John Wick

John Wick ★★★½

or: Hard to Be a God. Wick's past is treated as legend, inspiring a mountain superlatives, albeit broad ones that only allude to his history. He is unquantified, a universally acknowledged manifestation of fate itself; everyone in this film knows that they are already dead. But though characters discuss him as an unstoppable force, removed from humanity or mercy, Reeves plays him as a man haunted by the past, wracked with grief over the loss of who is likely the only person he has ever loved. Keanu's on-screen persona, one of broad conviction and a chameleon-like ability to blend with his environment, is ripe for the film's paradoxical glimpse at the action hero, both demythologizing and reaffirming the unstoppable brutality of the figure. His cipherous face reveals a man not afraid to feel, but afraid he doesn't have the capacity to feel, doomed to be a deliverer of bullets and nothing more. When he is grieving, his past drags him back in and he relents to the darkness, lashing out with relentless energy and haunting accuracy. A man imprisoned in the realm of myth, praying that the film he stars in isn't an action movie and surrendering himself to the bloodthirst when it becomes the only pathway to catharsis.
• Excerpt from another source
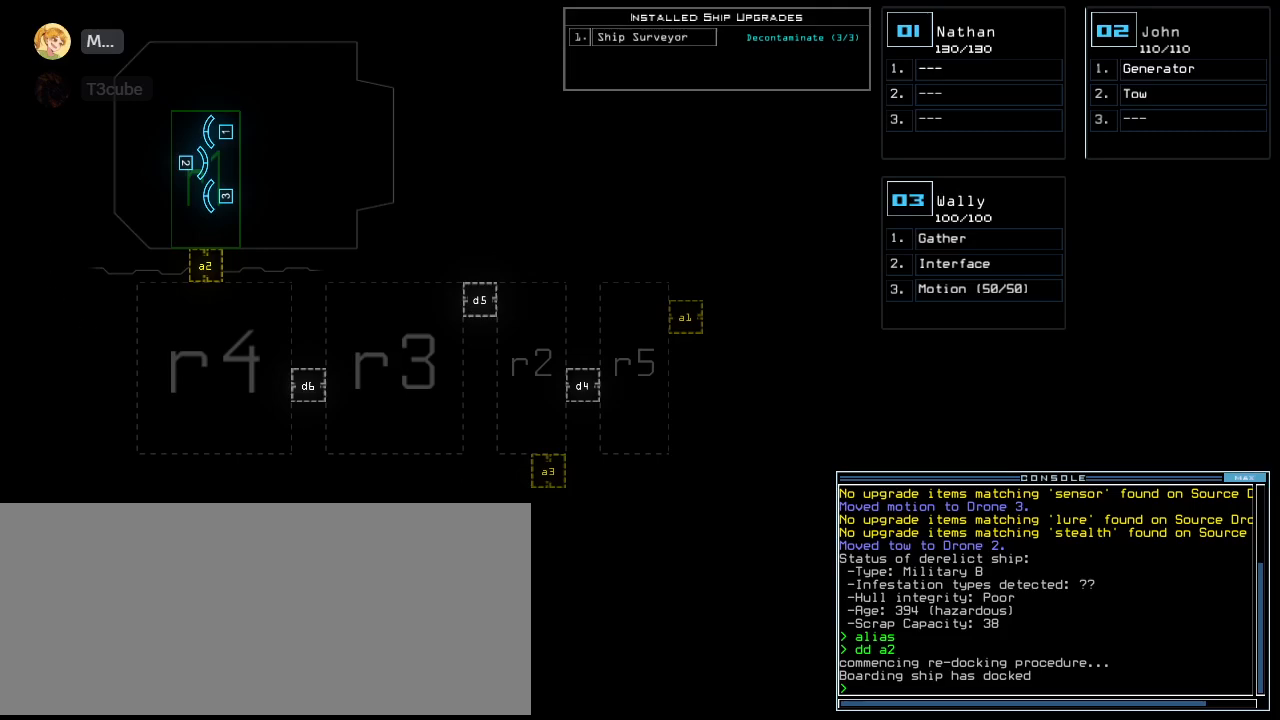
{"keys": [], "events": []}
Then again, the film doesn't fully deliver on that promise, losing focus on Wick as a genre trope in arrested development, succumbing to some stupid character inconsistencies (Viggo's decisions make zero sense after a certain point) and an increasing sense of futility. Each gunshot feels less significant as it goes on, every murder registering a little bit less than the last, until the final battle drags for ten minutes and I'm wondering why any of it matters. The dissonance is likely purposeful, but the film doesn't own its pointlessness, always shooting the action as flashy entertainment instead of a prison. Still, it's too demonstrably cool to not be fun. It's especially impressive in its world-building, using specific props (gold coins) and gestures (a mildly astonished nod in a club; gotta stop using that word though) that allude to a shared history, creating distinct enough lines for the viewer to color between on their own. The increasing display of wacky laws and mannerisms gradually reveal a fairy tale world with its own dynasties, cultures, and figureheads, and the film anchors us to one of the storybook tropes, humanizing him while acknowledging his tendency for atrocity. Who's afraid of the big bad wolf?